**TASKS TO PERFORM:**
(a) Name every role that the post about Lucy Higgs Nichols says she filled while serving with the regiment.
(b) Answer these questions using the post about Lucy Higgs Nichols:
(i) In what year was the photograph of her taken?
(ii) How many miles did she travel before she found refuge with the regiment?
(iii) What monthly pension was she awarded?
(c) Reproduce the portion of the post about Lucy Higgs Nichols between "Lucy Higgs, along" and "145 from disease.", inclusive.

Thursday, June 27, 2024

Caring For Each Other

File:Lucy Higgs Nichols Original.jpg

In a sea of white male faces in what looks like a late 19th century photo stands, in the center of the second row, a black woman.  What is going on here?  

The woman is Lucy Higgs Nichols, and the photo was taken Indiana in 1898.

Lucy Higgs, along with her very young daughter, escaped slavery in late June of 1862, traveling 30 miles before finding refuge with the 23rd Indiana Infantry Regiment near Bolivar, Tennessee.  She served with the regiment throughout the rest of the war as a nurse, cook, laundress, and forager, marching with the regiment in the Grand Review that took place in Washington DC in late May of 1865.  The 23rd saw hard fighting during the war, seeing action at Shiloh, the Vicksburg campaign, the Atlanta campaign, the March to the Sea, and on Sherman's Carolinas campaign.  Seventy two soldiers died in combat or from wounds, and 145 from disease.

The 1898 photo shows her with veterans of the 23rd, along with some veterans of the recent Spanish-American War.  They are celebrating the award of a $12 a month pension to Lucy, a pension obtained through the petitions of the regimental veterans.  Obtaining the pension became a national news story at the time.

**STORED DATA:**
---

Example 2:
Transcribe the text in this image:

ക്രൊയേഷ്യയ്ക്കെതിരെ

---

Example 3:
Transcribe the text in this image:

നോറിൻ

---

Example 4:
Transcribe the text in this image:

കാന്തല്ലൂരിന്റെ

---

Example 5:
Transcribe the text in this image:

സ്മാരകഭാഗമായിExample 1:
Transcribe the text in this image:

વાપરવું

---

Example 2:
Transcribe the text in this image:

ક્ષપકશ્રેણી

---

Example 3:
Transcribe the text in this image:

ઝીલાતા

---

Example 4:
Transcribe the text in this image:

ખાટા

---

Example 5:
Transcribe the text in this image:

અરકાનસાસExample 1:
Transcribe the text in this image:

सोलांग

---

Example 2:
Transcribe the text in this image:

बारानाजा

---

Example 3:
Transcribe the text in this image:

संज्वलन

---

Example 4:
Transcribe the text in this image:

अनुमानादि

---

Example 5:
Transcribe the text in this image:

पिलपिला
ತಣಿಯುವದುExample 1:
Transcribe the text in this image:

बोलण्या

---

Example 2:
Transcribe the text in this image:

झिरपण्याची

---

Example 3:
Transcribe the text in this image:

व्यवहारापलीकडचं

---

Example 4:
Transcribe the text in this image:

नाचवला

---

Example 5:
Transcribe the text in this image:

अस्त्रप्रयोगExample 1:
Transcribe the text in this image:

**SOLUTIONS FOR EACH TASK:**
(a) Nurse, cook, laundress, and forager.

(b)
(i) 1898
(ii) 30 miles
(iii) $12 a month

(c)
Lucy Higgs, along with her very young daughter, escaped slavery in late June of 1862, traveling 30 miles before finding refuge with the 23rd Indiana Infantry Regiment near Bolivar, Tennessee.  She served with the regiment throughout the rest of the war as a nurse, cook, laundress, and forager, marching with the regiment in the Grand Review that took place in Washington DC in late May of 1865.  The 23rd saw hard fighting during the war, seeing action at Shiloh, the Vicksburg campaign, the Atlanta campaign, the March to the Sea, and on Sherman's Carolinas campaign.  Seventy two soldiers died in combat or from wounds, and 145 from disease.